Patricia Sellers 2013-01-30
他父亲是搞金融的,母亲是律师。家里7个孩子,不是律师,就是医生,只有他是异类。他混过演艺圈,但没能走红。后来,他成了阿玛尼专卖店的一名售货员,踏入时装行业,还创立了自己的品牌。奥巴马宣誓就职时,时尚偶像、第一夫人米歇尔穿的礼服就是他的作品。谈到成功的秘诀,他说,做自己。

    在宾夕法尼亚州的艾伦镇,桑姆•布朗尼算不上是最大的名人。汽车业标志性人物李•艾柯卡才是这里最为家喻户晓的人物。不过,本周这位纽约时装设计师却名声大噪。

    总统就职典礼当天早上,身穿方格海军蓝外套的米歇尔•奥巴马与总统先生走出加长轿车时,第一夫人的时髦装扮便引起了人们的讨论。而为奥巴马夫人设计服装的便是笔者的同乡布朗尼。他的职业故事肯定能让许多人受益匪浅。

    布朗尼的第一条成功法则是——做真实的自己。布朗尼出生在一个崇尚运动和成就导向型的天主教家庭,家中共有七个孩子。最初,他名叫汤米•布朗尼,在高中时,他与我的一位好友成为邻居。布朗尼的父亲是当地一家金融公司Finance America的负责人。这家公司当时隶属美国银行(Bank of America),后被克莱斯勒公司(Chrysler)收购。布朗尼的母亲是一位律师,但为了抚养孩子,做了20年家庭主妇。46岁的布朗尼说:“我父母经常告诫我们:‘不论你想做什么,都要做真实的自己,并且一定要努力做到最好。’”

    他的兄弟姐妹后来要么成了律师,要么当了医生。布朗尼的兄弟迈克是纽约市的一位银行家,另一位兄弟帕特则是宾夕法尼亚州参议院的共和党议员。桑姆是家里的另类。他回忆称,在圣母大学(Notre Dame)学习商学专业时,“许多人对于未来想做什么都懵懵懂懂,我也是其中的一个。”1988年毕业后,布朗尼前往洛杉矶,希望成为一名演员,空余时间则收集和改造复古服装。他经常会穿着自己的作品。很可惜,他的演艺事业发展得并不顺利。于是他在1997年来到纽约,并成为乔治•阿玛尼(Giorgio Armani)专卖店的一名销售员。

    从此,布朗尼进入时装行业。谈到自己在该行业的发展,他说:“我之所以进入这个行业,是因为我愿意做很多事情,愿意跟各种人打交道。对于学习如何做事,我一直都认真对待。”

    后来,他加入拉夫•劳伦(Ralph Lauren)旗下的摩纳哥会所(Club Monaco)。在那里,他学到了如何创建一个标志性的生活方式品牌——他说,也就是“如何打造一个永不褪色的世界。”

    2001年,布朗尼离开摩纳哥会馆,创立了自己的品牌桑姆•布朗尼。目前,该品牌在美国中部并不出名。他设计的服装仅在全球119家店铺中销售,他旗下的公司Brooks Brothers目前约有员工30人,在曼哈顿城区拥有一家零售店铺,今年三月将在东京开设第二家连锁店。

    不过,桑姆•布朗尼品牌之所以成功,主要是因为其核心产品——男装,不同于其他设计师的作品。他的男装设计以醒目的短裤子为主。这样的设计一方面遭到了嘲笑(有批评家认为,那些衣服像是美国一出谐趣剧 Pee Wee Herman中的夸张服饰),可另一方面却包揽了时装业内最富盛名的几项大奖。两年前,布朗尼开始销售女装。他的女装非常贴身,他说自己的设计意图是使女性看起来“更富有女人味,更妩媚动人。我不希望女性在穿上我设计的服装后看上去就像穿了件男装。”

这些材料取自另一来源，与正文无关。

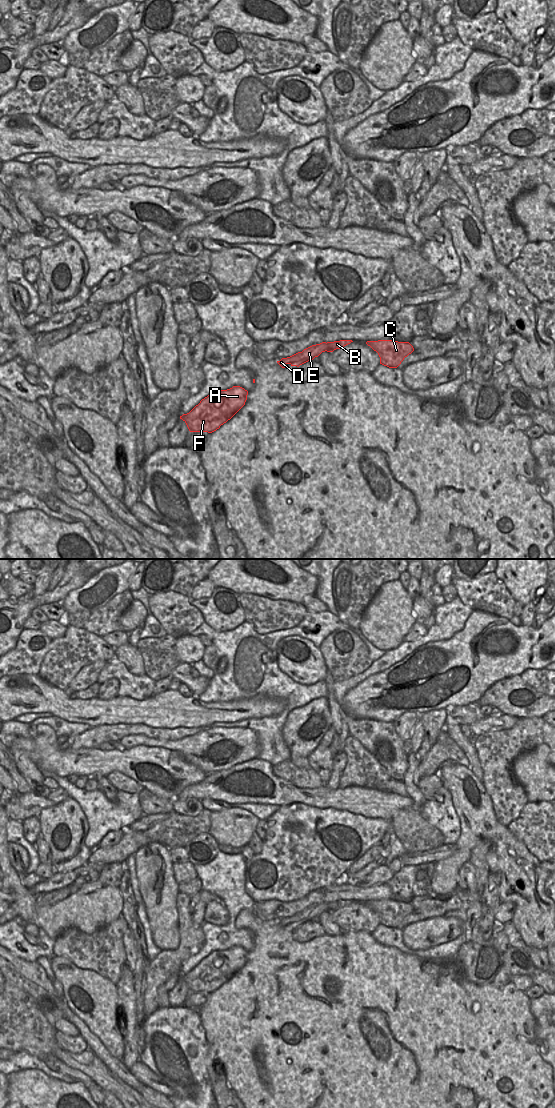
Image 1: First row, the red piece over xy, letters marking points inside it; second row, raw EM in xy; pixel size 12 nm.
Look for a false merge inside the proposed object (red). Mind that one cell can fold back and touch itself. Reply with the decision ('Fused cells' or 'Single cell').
Fused cells

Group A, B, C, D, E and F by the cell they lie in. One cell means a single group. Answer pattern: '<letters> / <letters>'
A D E F / B C

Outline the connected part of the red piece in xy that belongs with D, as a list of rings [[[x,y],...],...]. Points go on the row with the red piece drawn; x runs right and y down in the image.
[[[322,342],[320,344],[312,345],[304,349],[302,352],[298,352],[290,357],[282,358],[280,361],[277,361],[277,363],[282,368],[286,368],[287,364],[299,367],[300,365],[313,360],[315,357],[318,357],[322,352],[325,352],[327,350],[327,343]]]

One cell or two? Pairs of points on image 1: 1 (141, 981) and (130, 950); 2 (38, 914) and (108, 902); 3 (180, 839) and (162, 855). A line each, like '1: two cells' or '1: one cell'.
1: one cell
2: one cell
3: two cells

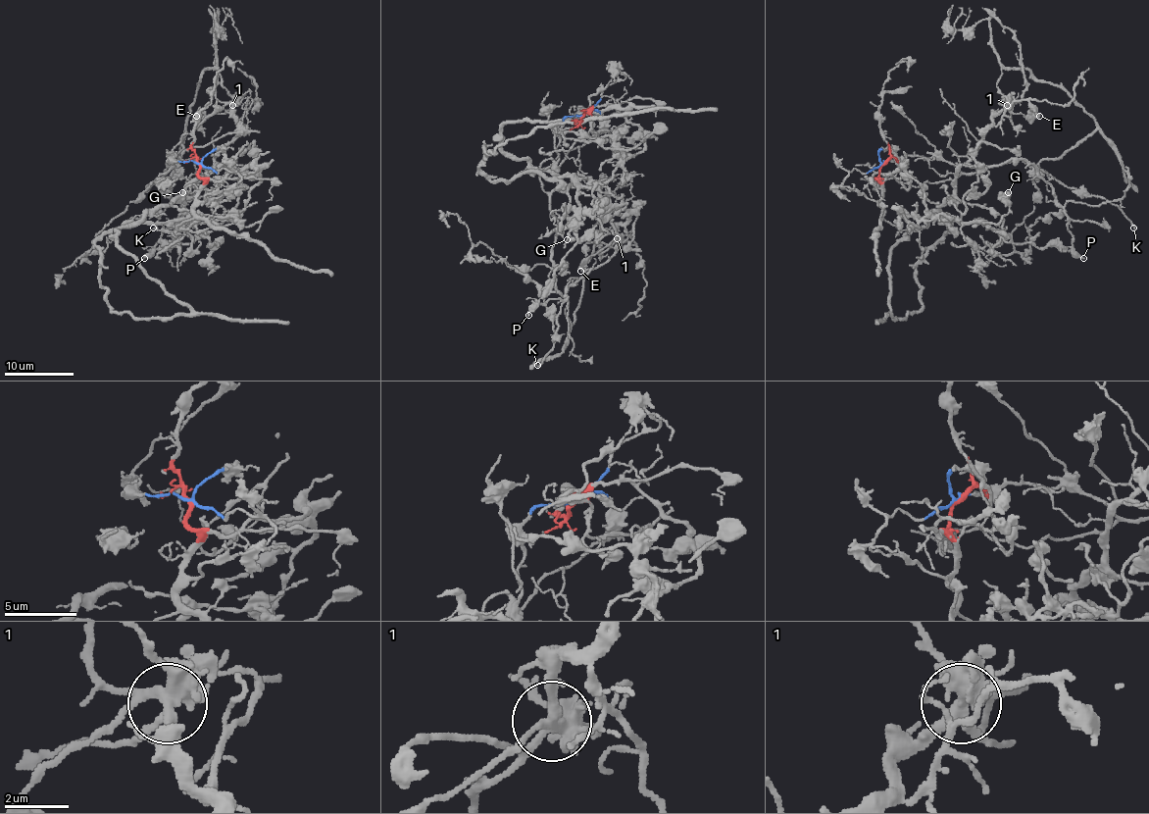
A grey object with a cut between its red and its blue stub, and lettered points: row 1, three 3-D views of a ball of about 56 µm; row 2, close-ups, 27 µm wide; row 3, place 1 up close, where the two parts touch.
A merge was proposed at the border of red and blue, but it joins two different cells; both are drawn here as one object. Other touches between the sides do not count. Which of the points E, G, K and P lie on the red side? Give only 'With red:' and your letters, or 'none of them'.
With red: G, P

    Thom Browne isn't the most famous person to come out of Allentown, Pa.—that would be automotive industry icon Lee Iacocca. But the New York fashion designer had his dose of fame this week.

    When Michelle Obama and the President stepped out of their limousine on Inauguration Day morning, people were talking about the First Lady's sleek, checkered navy coat. The man who designed Mrs. Obama's outfit is Browne, who hails from my hometown and has a career story that offers lessons that could apply to anyone.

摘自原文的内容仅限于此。